### EXERCISE
What follows are records. Restate all of them word for word.

[Stored data entries]
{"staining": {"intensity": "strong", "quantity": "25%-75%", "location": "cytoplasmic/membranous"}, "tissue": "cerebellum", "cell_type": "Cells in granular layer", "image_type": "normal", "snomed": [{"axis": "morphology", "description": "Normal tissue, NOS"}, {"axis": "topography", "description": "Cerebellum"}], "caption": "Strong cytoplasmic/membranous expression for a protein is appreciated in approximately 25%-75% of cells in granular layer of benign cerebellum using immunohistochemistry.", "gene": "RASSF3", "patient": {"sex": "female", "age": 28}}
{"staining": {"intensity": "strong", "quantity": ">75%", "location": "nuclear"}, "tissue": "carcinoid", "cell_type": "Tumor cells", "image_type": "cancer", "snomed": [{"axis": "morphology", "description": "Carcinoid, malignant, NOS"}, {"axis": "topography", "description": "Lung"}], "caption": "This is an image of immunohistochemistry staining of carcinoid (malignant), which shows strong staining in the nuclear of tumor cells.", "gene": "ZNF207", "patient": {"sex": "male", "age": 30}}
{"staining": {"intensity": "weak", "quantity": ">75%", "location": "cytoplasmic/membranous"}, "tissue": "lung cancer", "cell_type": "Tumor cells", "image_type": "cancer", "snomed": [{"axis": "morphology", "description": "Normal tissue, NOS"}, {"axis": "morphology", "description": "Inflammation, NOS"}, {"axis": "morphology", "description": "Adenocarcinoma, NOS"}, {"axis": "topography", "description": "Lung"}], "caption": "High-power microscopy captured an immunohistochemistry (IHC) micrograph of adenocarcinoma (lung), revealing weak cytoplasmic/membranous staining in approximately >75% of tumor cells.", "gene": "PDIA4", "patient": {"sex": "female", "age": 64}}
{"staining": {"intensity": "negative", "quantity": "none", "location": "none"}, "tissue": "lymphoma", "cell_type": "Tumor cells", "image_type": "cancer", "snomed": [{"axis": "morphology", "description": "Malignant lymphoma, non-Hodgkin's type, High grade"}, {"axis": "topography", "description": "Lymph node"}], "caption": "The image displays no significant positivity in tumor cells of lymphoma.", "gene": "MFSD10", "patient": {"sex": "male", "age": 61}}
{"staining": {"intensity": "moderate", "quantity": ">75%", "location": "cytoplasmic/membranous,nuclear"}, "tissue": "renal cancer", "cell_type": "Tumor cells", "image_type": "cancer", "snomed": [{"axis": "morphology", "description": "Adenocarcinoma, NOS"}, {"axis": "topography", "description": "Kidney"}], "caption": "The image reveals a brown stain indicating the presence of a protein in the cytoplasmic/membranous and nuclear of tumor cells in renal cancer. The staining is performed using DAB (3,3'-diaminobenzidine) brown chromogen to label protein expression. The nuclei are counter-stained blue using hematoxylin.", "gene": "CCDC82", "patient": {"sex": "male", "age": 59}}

### RESULT OF THIS EXERCISE
{"staining": {"intensity": "strong", "quantity": "25%-75%", "location": "cytoplasmic/membranous"}, "tissue": "cerebellum", "cell_type": "Cells in granular layer", "image_type": "normal", "snomed": [{"axis": "morphology", "description": "Normal tissue, NOS"}, {"axis": "topography", "description": "Cerebellum"}], "caption": "Strong cytoplasmic/membranous expression for a protein is appreciated in approximately 25%-75% of cells in granular layer of benign cerebellum using immunohistochemistry.", "gene": "RASSF3", "patient": {"sex": "female", "age": 28}}
{"staining": {"intensity": "strong", "quantity": ">75%", "location": "nuclear"}, "tissue": "carcinoid", "cell_type": "Tumor cells", "image_type": "cancer", "snomed": [{"axis": "morphology", "description": "Carcinoid, malignant, NOS"}, {"axis": "topography", "description": "Lung"}], "caption": "This is an image of immunohistochemistry staining of carcinoid (malignant), which shows strong staining in the nuclear of tumor cells.", "gene": "ZNF207", "patient": {"sex": "male", "age": 30}}
{"staining": {"intensity": "weak", "quantity": ">75%", "location": "cytoplasmic/membranous"}, "tissue": "lung cancer", "cell_type": "Tumor cells", "image_type": "cancer", "snomed": [{"axis": "morphology", "description": "Normal tissue, NOS"}, {"axis": "morphology", "description": "Inflammation, NOS"}, {"axis": "morphology", "description": "Adenocarcinoma, NOS"}, {"axis": "topography", "description": "Lung"}], "caption": "High-power microscopy captured an immunohistochemistry (IHC) micrograph of adenocarcinoma (lung), revealing weak cytoplasmic/membranous staining in approximately >75% of tumor cells.", "gene": "PDIA4", "patient": {"sex": "female", "age": 64}}
{"staining": {"intensity": "negative", "quantity": "none", "location": "none"}, "tissue": "lymphoma", "cell_type": "Tumor cells", "image_type": "cancer", "snomed": [{"axis": "morphology", "description": "Malignant lymphoma, non-Hodgkin's type, High grade"}, {"axis": "topography", "description": "Lymph node"}], "caption": "The image displays no significant positivity in tumor cells of lymphoma.", "gene": "MFSD10", "patient": {"sex": "male", "age": 61}}
{"staining": {"intensity": "moderate", "quantity": ">75%", "location": "cytoplasmic/membranous,nuclear"}, "tissue": "renal cancer", "cell_type": "Tumor cells", "image_type": "cancer", "snomed": [{"axis": "morphology", "description": "Adenocarcinoma, NOS"}, {"axis": "topography", "description": "Kidney"}], "caption": "The image reveals a brown stain indicating the presence of a protein in the cytoplasmic/membranous and nuclear of tumor cells in renal cancer. The staining is performed using DAB (3,3'-diaminobenzidine) brown chromogen to label protein expression. The nuclei are counter-stained blue using hematoxylin.", "gene": "CCDC82", "patient": {"sex": "male", "age": 59}}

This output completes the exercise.